§ Material for this task
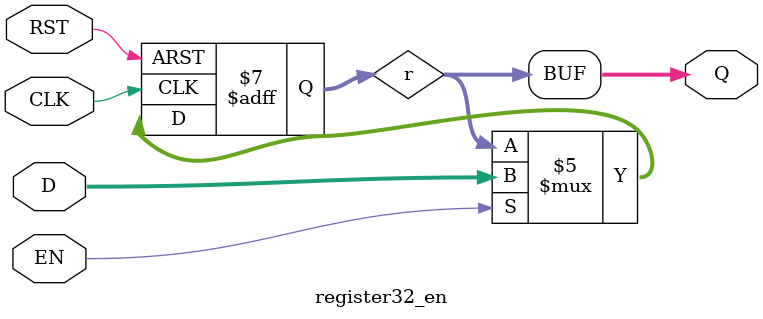
<source format=v>
module register32_en(input         CLK, 
						   input         RST,
						   input         EN,
						   input  [31:0] D, 
						   output [31:0] Q);

  reg [31:0] r;

  always @(posedge CLK or posedge RST)
	if (RST == 1)
		r = 0;
	else if (EN == 1)
		r = D;	

  assign Q = r;
endmodule

</source>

§ Exercise prompt
Each entry should be repeated exactly as it appears; the pictures stay out.

§ Result of this task
<source format=v>
module register32_en(input         CLK, 
						   input         RST,
						   input         EN,
						   input  [31:0] D, 
						   output [31:0] Q);

  reg [31:0] r;

  always @(posedge CLK or posedge RST)
	if (RST == 1)
		r = 0;
	else if (EN == 1)
		r = D;	

  assign Q = r;
endmodule

</source>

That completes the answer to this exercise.